Un espion à Warneton

Depuis quelques jours, une pluie continue s’abat sur la région. Sur le front, un calme inhabituel règne, un de ces silences rares que la guerre accorde parfois. À la chapelle, les fidèles se pressent nombreux aux offices : il faut arriver au moins vingt minutes à l’avance pour espérer trouver une place.

Jean-Baptiste Delporte – Fonds SHCWR

Juste après les vêpres, on vient prier Monsieur le Curé Jean-Baptiste Delporte de se rendre immédiatement à la commandanture. Il s’y rend sans tarder et y trouve le commandant seul, visiblement de bonne humeur. Souriant, ce dernier le rassure d’emblée :
— Monsieur le Curé, je vous appelle pour une affaire qui pourrait sembler grave, mais qui ne vous concerne pas directement. Soyez tranquille.
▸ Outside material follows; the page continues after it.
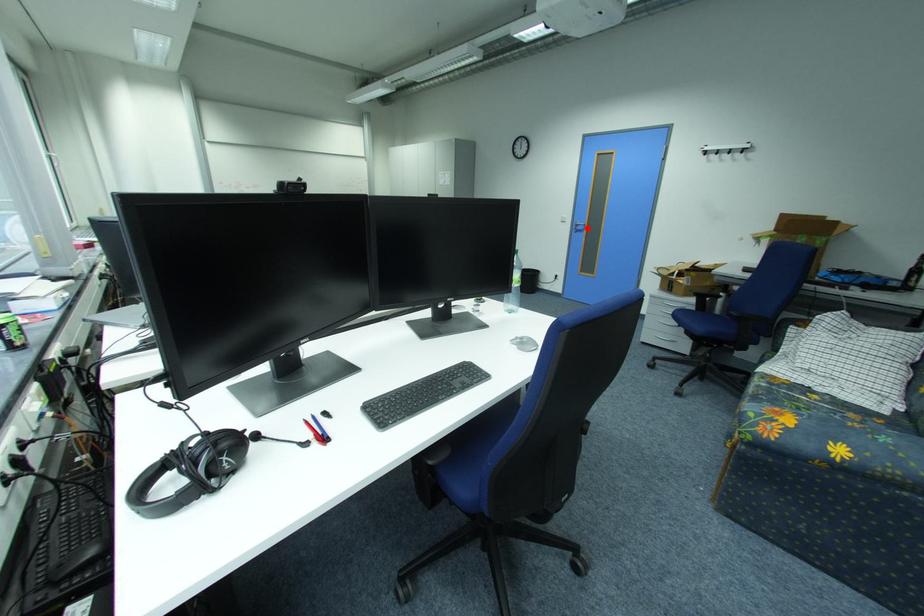
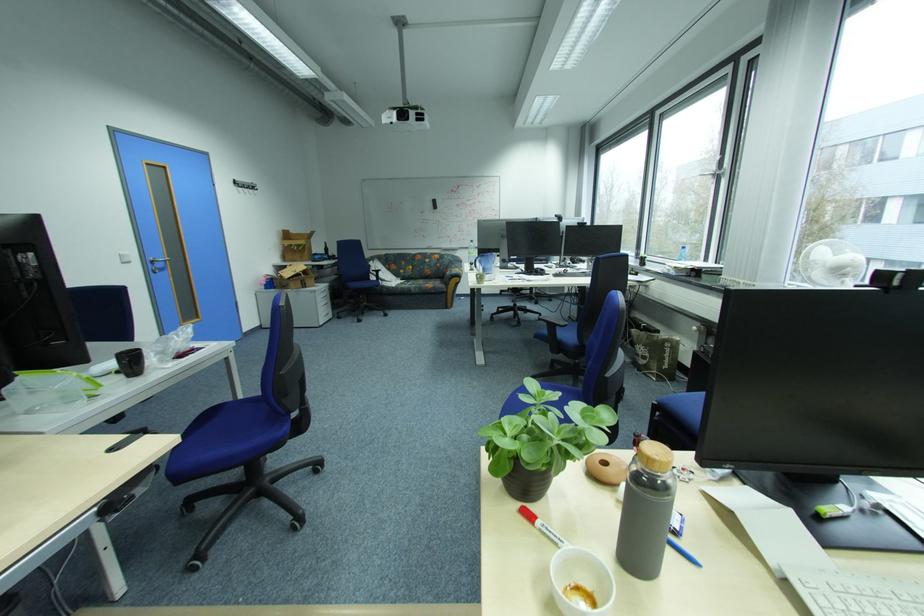
Find the pixel in the second image that matches the highlighted location in the first image.

(167, 265)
Le cœur battant — car un appel allemand est toujours source d’inquiétude — le curé écoute la suite :
— Votre ami, le curé de Warneton, est-il capable de faire de l’espionnage ?
— Pas plus que moi, Commandant, répond-il. Même avec la meilleure volonté, je ne saurais quoi dire d’utile. Je ne connais que ce que tout le monde sait ici.
— Connaît-il nos positions ?
— Pas davantage : Messines, Wytschaete… et encore, c’est très vague.

Le commandant s’explique :
— J’ai donné un passeport à Monsieur Duquesnoy pour Tournai. Il y est allé, et je crois qu’il y a parlé de nos positions. Le commandant de place me demande maintenant où il habite et réclame des renseignements. Vous voyez le climat : on soupçonne de l’espionnage partout, c’est absurde, mais c’est ainsi. Un autre commandant aurait pu le faire déporter. Je vais rédiger un bon rapport.
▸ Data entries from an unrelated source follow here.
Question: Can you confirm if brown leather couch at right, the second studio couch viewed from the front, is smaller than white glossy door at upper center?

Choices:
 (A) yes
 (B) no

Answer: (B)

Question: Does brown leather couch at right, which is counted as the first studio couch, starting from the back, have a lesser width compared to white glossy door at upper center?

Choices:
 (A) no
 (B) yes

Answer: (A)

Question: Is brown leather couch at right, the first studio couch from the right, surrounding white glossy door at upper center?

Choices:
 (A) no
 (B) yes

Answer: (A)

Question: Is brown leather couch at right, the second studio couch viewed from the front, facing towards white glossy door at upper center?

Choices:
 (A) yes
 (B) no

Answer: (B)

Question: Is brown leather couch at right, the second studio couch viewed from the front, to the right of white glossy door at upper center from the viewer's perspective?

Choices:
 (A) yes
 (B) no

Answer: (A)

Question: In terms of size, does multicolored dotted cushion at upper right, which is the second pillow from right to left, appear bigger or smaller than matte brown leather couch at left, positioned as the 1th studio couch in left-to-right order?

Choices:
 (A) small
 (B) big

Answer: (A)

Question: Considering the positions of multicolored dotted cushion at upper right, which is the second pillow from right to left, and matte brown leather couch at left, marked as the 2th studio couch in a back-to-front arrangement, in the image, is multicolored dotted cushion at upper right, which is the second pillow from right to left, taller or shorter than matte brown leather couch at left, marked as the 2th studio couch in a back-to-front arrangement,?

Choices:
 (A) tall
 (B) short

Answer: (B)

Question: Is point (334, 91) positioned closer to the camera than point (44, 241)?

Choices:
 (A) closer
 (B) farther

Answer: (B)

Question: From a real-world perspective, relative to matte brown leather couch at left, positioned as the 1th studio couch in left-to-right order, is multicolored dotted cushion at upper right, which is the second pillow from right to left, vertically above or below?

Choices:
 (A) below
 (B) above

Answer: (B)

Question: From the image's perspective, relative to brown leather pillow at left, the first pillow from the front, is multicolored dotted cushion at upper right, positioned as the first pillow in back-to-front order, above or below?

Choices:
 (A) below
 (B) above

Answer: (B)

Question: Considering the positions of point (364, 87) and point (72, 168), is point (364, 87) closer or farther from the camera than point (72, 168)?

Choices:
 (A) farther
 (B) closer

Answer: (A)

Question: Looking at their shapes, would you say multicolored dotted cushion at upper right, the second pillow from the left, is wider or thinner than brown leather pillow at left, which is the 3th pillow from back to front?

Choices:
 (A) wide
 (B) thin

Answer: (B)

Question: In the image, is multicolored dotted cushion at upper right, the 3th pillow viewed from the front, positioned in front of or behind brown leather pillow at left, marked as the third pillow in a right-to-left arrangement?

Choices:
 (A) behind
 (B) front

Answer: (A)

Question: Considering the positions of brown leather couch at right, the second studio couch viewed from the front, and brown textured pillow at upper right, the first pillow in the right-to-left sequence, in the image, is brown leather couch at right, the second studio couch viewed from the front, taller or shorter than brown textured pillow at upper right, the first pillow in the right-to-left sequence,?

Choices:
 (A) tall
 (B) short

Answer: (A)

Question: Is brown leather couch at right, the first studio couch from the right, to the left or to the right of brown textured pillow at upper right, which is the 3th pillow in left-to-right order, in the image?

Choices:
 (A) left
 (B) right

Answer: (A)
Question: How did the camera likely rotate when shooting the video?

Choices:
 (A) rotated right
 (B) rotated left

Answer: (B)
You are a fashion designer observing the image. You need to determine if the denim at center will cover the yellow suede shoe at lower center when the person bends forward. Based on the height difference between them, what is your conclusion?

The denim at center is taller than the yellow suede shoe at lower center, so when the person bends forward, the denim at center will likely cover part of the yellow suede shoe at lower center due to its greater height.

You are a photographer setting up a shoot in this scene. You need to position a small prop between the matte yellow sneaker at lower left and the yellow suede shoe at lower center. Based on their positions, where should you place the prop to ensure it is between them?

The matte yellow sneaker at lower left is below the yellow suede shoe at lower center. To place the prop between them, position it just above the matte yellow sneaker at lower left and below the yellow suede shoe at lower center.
Il le dicte aussitôt par téléphone, en allemand, mais Delporte comprend l’essentiel : le commandant plaide la bonne foi de Duquesnoy. Après la guerre, le curé de Warneton lui confie que, justement à cette époque, son appartement à Tourcoing a fait l’objet d’une perquisition.
— Maintenant, je comprends pourquoi, dit-il. Et j’ai été sauvé grâce au rapport du commandant.
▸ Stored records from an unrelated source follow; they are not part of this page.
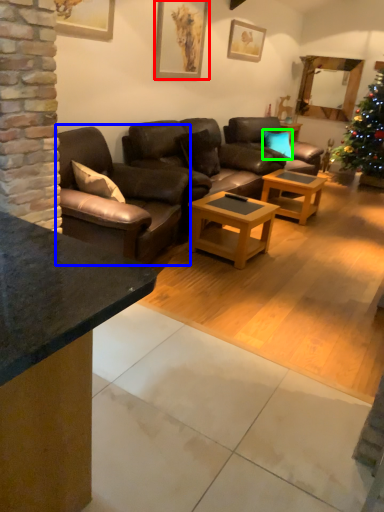
Question: Estimate the real-world distances between objects in this image. Which object is closer to picture frame (highlighted by a red box), studio couch (highlighted by a blue box) or pillow (highlighted by a green box)?

Choices:
 (A) studio couch
 (B) pillow

Answer: (A)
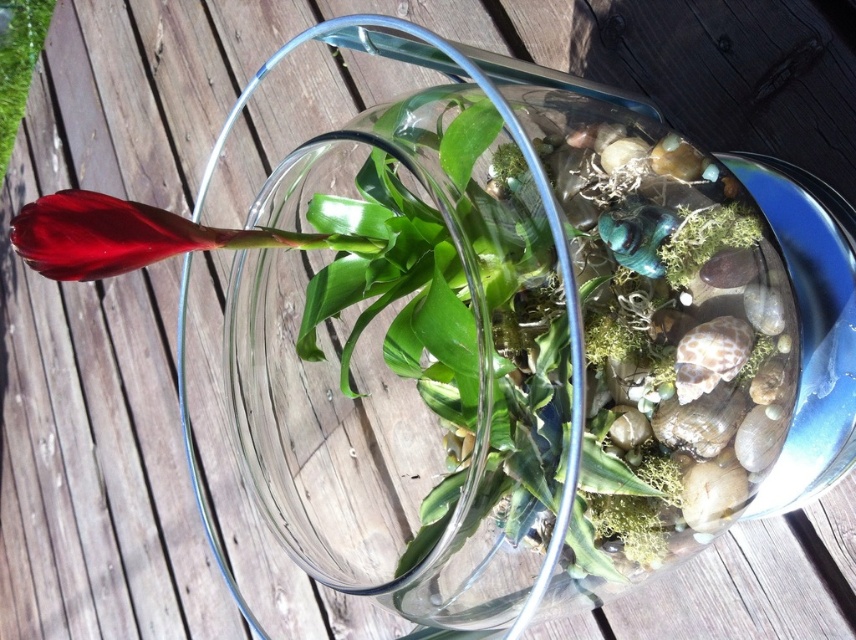
Question: Does glossy red flower at left come behind matte green leaf at upper left?

Choices:
 (A) no
 (B) yes

Answer: (A)

Question: Considering the relative positions of glossy red flower at left and matte green leaf at upper left in the image provided, where is glossy red flower at left located with respect to matte green leaf at upper left?

Choices:
 (A) left
 (B) right

Answer: (B)

Question: Can you confirm if glossy red flower at left is positioned below matte green leaf at upper left?

Choices:
 (A) yes
 (B) no

Answer: (A)

Question: Among these points, which one is farthest from the camera?

Choices:
 (A) (48, 22)
 (B) (143, 236)

Answer: (A)

Question: Which point is farther to the camera?

Choices:
 (A) glossy red flower at left
 (B) matte green leaf at upper left

Answer: (B)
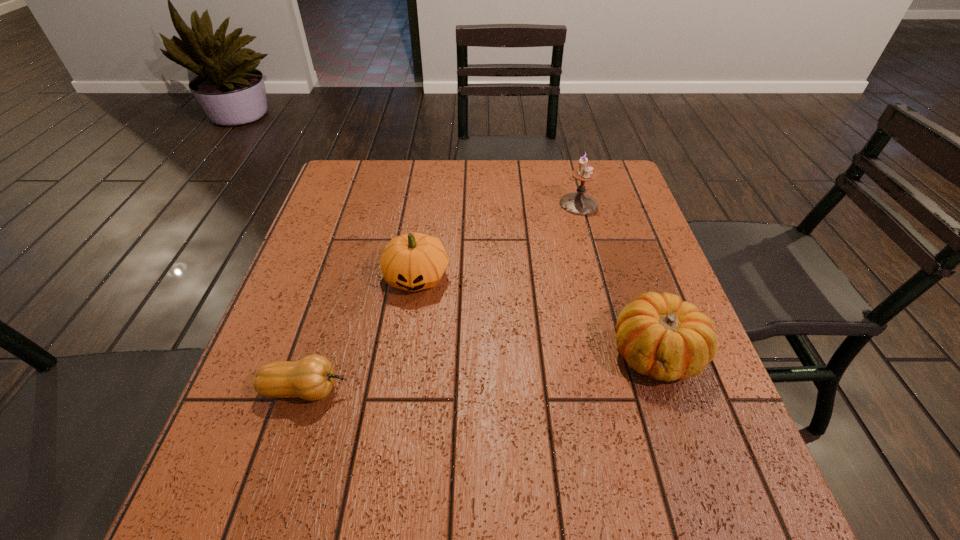
This screenshot has height=540, width=960. Identify the location of the farthest object. pos(578,203).

You are a GUI agent. You are given a task and a screenshot of the screen. Output one action in this format:
    pyautogui.click(x=<x>, y=<y>)
    Task: Click on the tallest object
    
    Given the screenshot: What is the action you would take?
    pyautogui.click(x=578, y=203)

This screenshot has height=540, width=960. I want to click on the second object from left to right, so click(414, 261).

Locate an element on the screen. The height and width of the screenshot is (540, 960). the second gourd from right to left is located at coordinates (414, 261).

Identify the location of the rightmost gourd. (659, 335).

At what (x,y) coordinates should I click in order to perform the action: click on the shortest gourd. Please return your answer as a coordinate pair (x, y). The image size is (960, 540). Looking at the image, I should click on (311, 378).

This screenshot has height=540, width=960. I want to click on the leftmost gourd, so click(311, 378).

The height and width of the screenshot is (540, 960). What are the coordinates of `blank area located 0.110m on the back of the tallest object` in the screenshot? It's located at (570, 173).

Identify the location of blank area located 0.290m on the side of the third object from right to left with the carved face. (396, 420).

Locate an element on the screen. The height and width of the screenshot is (540, 960). vacant space situated on the left of the rightmost gourd is located at coordinates (490, 353).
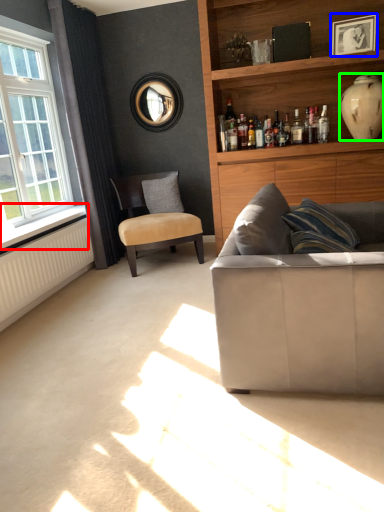
Question: Which is farther away from window sill (highlighted by a red box)? picture frame (highlighted by a blue box) or vase (highlighted by a green box)?

Choices:
 (A) picture frame
 (B) vase

Answer: (A)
En déblayant les ruines de l’église détruite en 1917, les ouvriers mirent à jour, en juillet 1924, à l’emplacement de l’ancien chœur de l’abbatiale, trois tombeaux, dont deux offrent un intérêt historique autant qu’archéologique. A droite, le curé J.Duquesnoy – Fonds SHCWR

Pendant ce temps, sur le front, les forces belges et françaises reprennent Steenstrate, perdu lors des attaques aux gaz. Les troupes allemandes battent en retraite et les soldats sénégalais, sans pitié, se battent à l’arme blanche. On commence à enterrer les morts des deux camps, souvent à la hâte, dans des fosses communes.

À Comines France, la fête de la Bienheureuse Jeanne d’Arc est célébrée avec éclat et solennité.

Enfin, en Mésopotamie, la bataille des Collines de Pâques s’achève. Britanniques et Indiens terminent leur offensive contre les forces ottomanes. Les gains restent limités, mais la pression sur l’ennemi demeure constante.